James Stempien

Monday, May 28, 2018 • 10:45 - 12:15
Track 4 - WE ALL SCREW UP SOMETIMES
Track Chair: Dr. James Stempien

We All Screw Up Sometimes - Dr. Doug Sinclair

Description: I am a panel member reviewing common pitfalls in diagnostic thinking that result in medical error, by reflecting on the video of Dr. Pat Croskerry, and using examples from my ED practice

Learning Objectives:

  1. understand how cognitive thinking can affect patient assessment and treatment
  2. develop practical strategies to minimize diagnostic error during a clinical shift
  3. understand health system issues as a component of diagnostic error

Pearls:

  1. utilize self-reflection as a mitigation strategy
  2. de-construct cases to learn about cognitive bias
  3. understand your own patterns of fatigue to maximize good decision making

Biography: Just completed 8 years as Executive VP and Chief Medical Officer at St Michaels Hospital and continuing to practice Adult and Pediatric EM

We All Screw Up Sometimes - Dr. Sam Campbell

Description: Panel Member

Learning Objectives:

  1. Consider competing pressures to maintain patient flow/provide good care while avoiding mistakes

Pearls:

  1. Take a break once a shift
  2. Stop and think!
  3. Review your thought process each time

Biography: Chief of Emerg at the Halifax Infirmary

Cheated out of a noble prize on numerous occasions

We All Screw Up Sometimes - Dr. Constance LeBlanc

Description: We aim to share experiences in error and allow docs to learn from and share their experiences rather than hide them and feel shame.

Learning Objectives:

  1. Recognize and accept that to err is human
  2. Transforming error into learning

Pearls:

  1. Share your mistakes and near misses
  2. Learn from them with others
  3. Take care of yourself at these times

Biography: Professor, Department of Emergency Medicine

Associate Dean, Continuing Professional Development and Education Research

Dalhousie University

Second Victim Syndrome - Dr.

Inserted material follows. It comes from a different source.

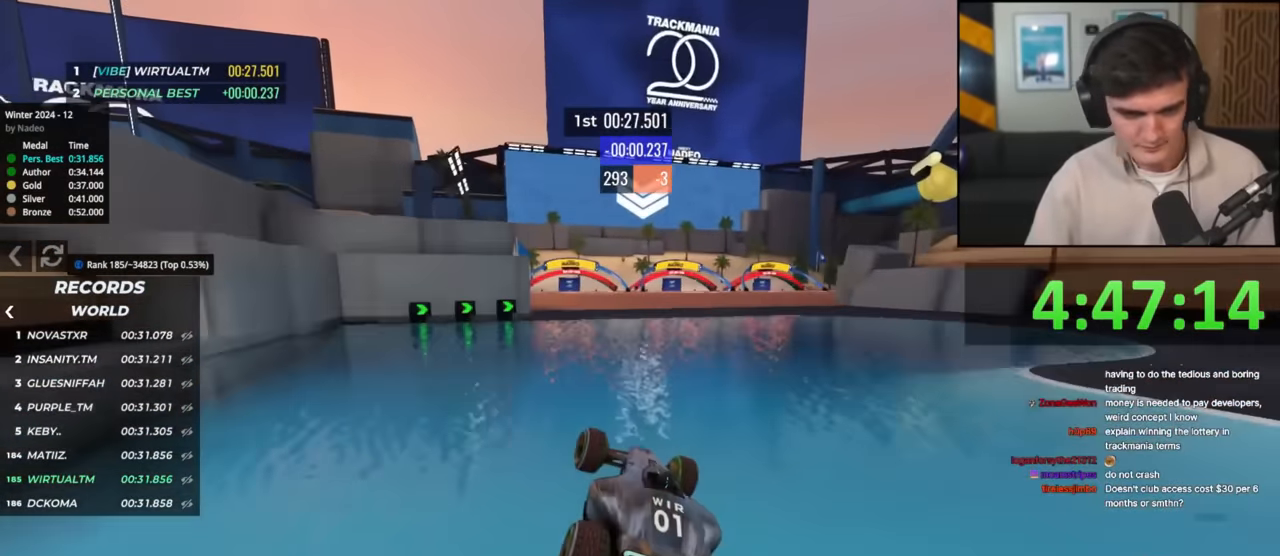
{"keys": ["up"], "events": [[483, "left", "up"]]}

Nadim Lalani

Description: A discussion of second victim syndrome in the context of physician error and what can be done to mitigate its effects

Learning Objectives:

  1. Describe what second victim syndrome is
  2. Understand factors that promote vulnerability of physicians
  3. Enact mitigation strategies that promote resilience

Pearls:

  1. Second victim syndrome is real and can have deadly consequences
  2. Physician identity has a large part to do with our vulnerability to emotional events
  3. Self awareness around key determinants of resilience will enable physicians to thrive in spite of these disruptive events

Biography: I am an ER physician although that is a small label in my life. I am a human being and father foremost. I am passionate about building people into the best version of themselves. Although I have a medical education background I now use professional coaching as a vehicle to enable medical types to win at medicine and at life.